Prolog's search capability can be employed to solve the puzzle. A solution contains three tuples, each consisting of a value for the boy and for the girl property:
solve(Boy1,Girl1, Boy2,Girl2, Boy3,Girl3) :-
The values for one property can be bound right away to avoid searching for all permutations of a solution:
Boy1 = red, Boy2 = green, Boy3 = blue,
As mentioned above, comma represents a logical AND in Prolog. Technically, = is a match, not an assignment; however, the only way to satisfy the first match is to bind Boy1 to the value red , no other values can be tried.

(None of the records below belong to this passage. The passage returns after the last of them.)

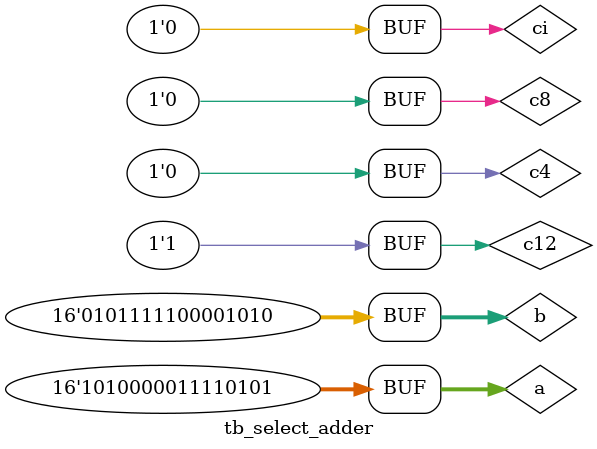
<source format=v>
module tb_select_adder();

reg [15:0] a, b;
reg ci, c4, c8, c12;
wire [15:0] s;

select_adder sa0(.a(a), .b(b), .ci(c0), .c4(c4), .c8(c8), .c12(c12), .s(s));

initial begin
	a = 16'b1010_0000_1111_0101;
	b = 16'b0101_1111_0000_1010;
	ci = 0;
	c4 = 0;
	c8 = 0;
	c12 = 1;
end

endmodule
</source>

As for the girls, it is not known how the possible values are distributed among the girls in the tuples, but it is clearly required, that the variables take on the values which were stated as facts for the property girl :
girl(Girl1), girl(Girl2), girl(Girl3),
Furthermore, the three values must be mutually different:
Girl1 \= Girl2, Girl1 \= Girl3, Girl2 \= Girl3,
Now the stage is set for checking the constraints. One of the tuples must satisfy the constraint called a above:
( a(Boy1, Girl1); a(Boy2, Girl2); a(Boy3, Girl3) ),
Semicolon denotes a logical OR; if one of the three pairs of variables contains the appropriate values, the predicate a above will be true and therefore the OR combination will be true.
Comma denotes AND and, as usual, takes precedence over OR. This is why the constraint check is enclosed in parentheses.
It is tempting to check the constraint b in the same fashion:
( b(Boy1, Girl1); b(Boy2, Girl2); b(Boy3, Girl3) ), /* don't use */
However, this clause is already true if only one of the pairs contains different values. As written, the constraint enters three crosses into the matrix at once; however, we definitely must check one at a time. Here are different constraints for one exclusion at a time:
c(red, X) :- X \= red; d(green, X) :- X \= green; e(blue, X) :- X \= blue;
Each one of these can be checked as before:
( c(Boy1, Girl1); c(Boy2, Girl2); c(Boy3, Girl3) ),
c will fail unless the first argument is red . This is only the case for one of the three tuples and therefore for one of the three calls in the clause — there would be room for optimization because the initial code of solve ensures that Boy1 is red .
The clause as a whole guarantees that the boy in red does not dance with the girl in red . It takes two more clauses to establish the other two exclusions:
( d(Boy1, Girl1); d(Boy2, Girl2); d(Boy3, Girl3) ), ( e(Boy1, Girl1); e(Boy2, Girl2); e(Boy3, Girl3) ).
No more constraints, the solve predicate is complete. If it is part of the knowledge base Prolog can solve the puzzle:
?- solve(Boy1,Girl1, Boy2,Girl2, Boy3,Girl3). Boy1 = Girl3 = red, Girl1 = Boy2 = green, Girl2 = Boy3 = blue ? ; no ?-
A semicolon is input so that Prolog has to search for further solutions. There are none.